0 stars 0 forks source link

Aarch64 memory benchmark performance vs ARMv7 #28309

Closed Quuxplusone closed 8 years ago

Quuxplusone commented 8 years ago
Bugzilla Link PR28310
Status RESOLVED INVALID
Importance P normal
Reported by PeteVine (tulipawn@gmail.com)
Reported on 2016-06-26 09:41:57 -0700
Last modified on 2016-08-28 17:21:13 -0700
Version 3.8
Hardware Other Linux
CC anton@korobeynikov.info, llvm-bugs@lists.llvm.org, tulipawn@gmail.com
Fixed by commit(s)
Attachments binary_trees_benchmark.zip (2335 bytes, application/zip)
Blocks
Blocked by
See also

Created attachment 16635 Benchmark files, cargo ready

Since yesterday, I've been playing with Rust on an aarch64 Cortex-A53 Android TV box (2GB RAM, Amlogic S905) that I'd converted to 64-bit Linux.

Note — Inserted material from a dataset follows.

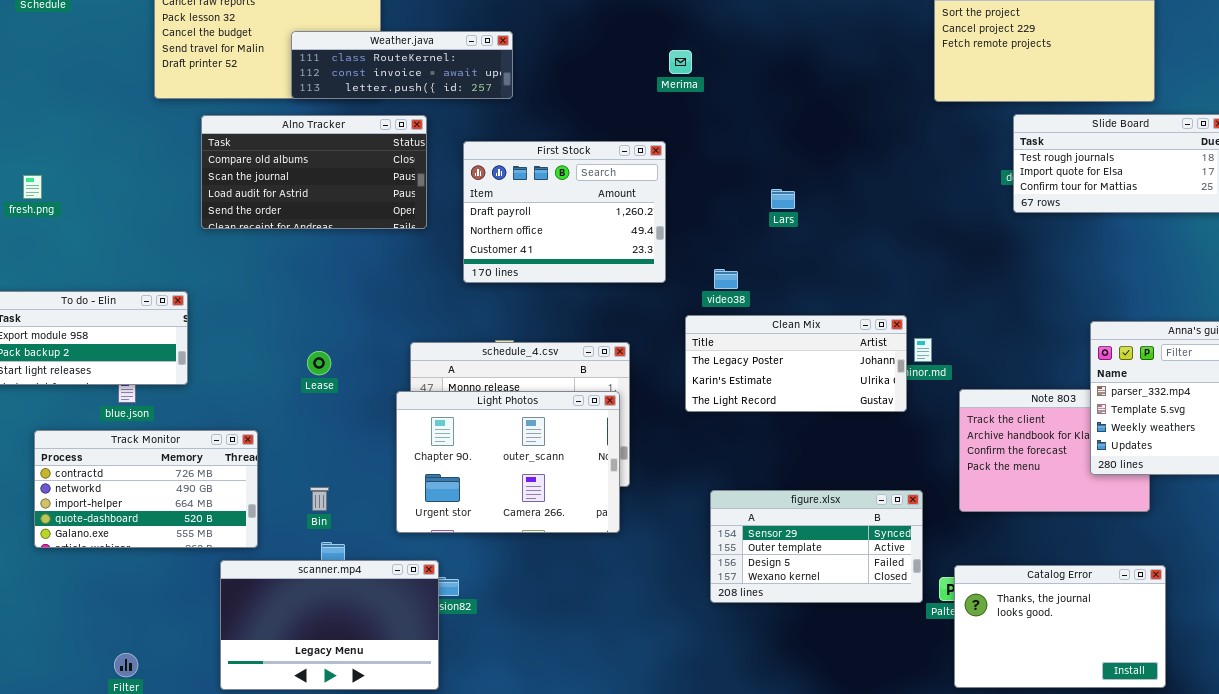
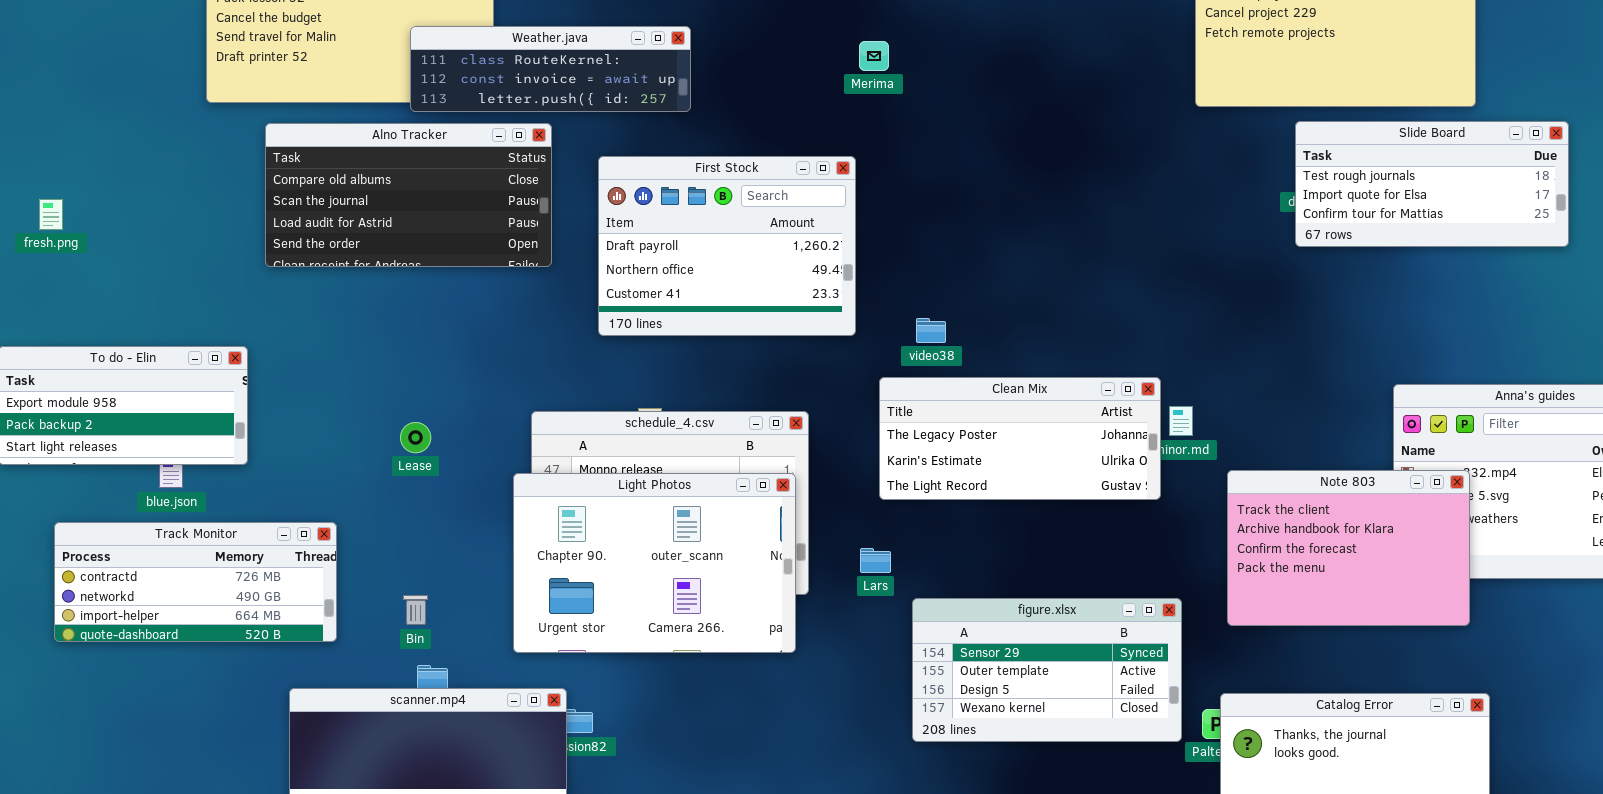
Weather.java: [291,31,513,99] -> [410,26,691,112], moved
Lars: [771,189,795,209] -> [860,548,891,573], moved
Note 803: [959,389,1150,512] -> [1227,470,1470,626], raised
Track Monitor: [34,430,258,548] -> [54,522,337,642], resized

All's fine and good so far, except for memory benchmark performance, especially using jemalloc, which is relatively worse compared to ARMv7 (and substantially worse in absolute terms).

Am I not enabling some erratum perhaps? The native aarch64 binary_trees benchmark (@23 tree depth) takes:

sysalloc 1m28s 5m10s 0m10s jemalloc 1m35s 5m10s 0m53s

whereas, the corresponding ARMv7 binaries (running on the same 64-bit system):

sysalloc 1m9s 3m59s 0m19s jemalloc 1m11s 3m58s 0m25s

@jmolloy I'm aware better performance using 32-bit pointers is probably expected but what about jemalloc performance drop?

To reproduce, run cargo build --release && time target/release/binary_trees 23 inside the binary_trees directory. Uncomment the first 2 lines in main.rs to produce a sysalloc version.

Quuxplusone commented 8 years ago

Attached binary_trees_benchmark.zip (2335 bytes, application/zip): Benchmark files, cargo ready

Quuxplusone commented 8 years ago

Just as in PR 28345, the blobbed kernel was lying about the actual frequency and instead ran at 1.5GHz all that time. Never mentioned here, but S905 was supposed to run @2GHz which actually led to this report.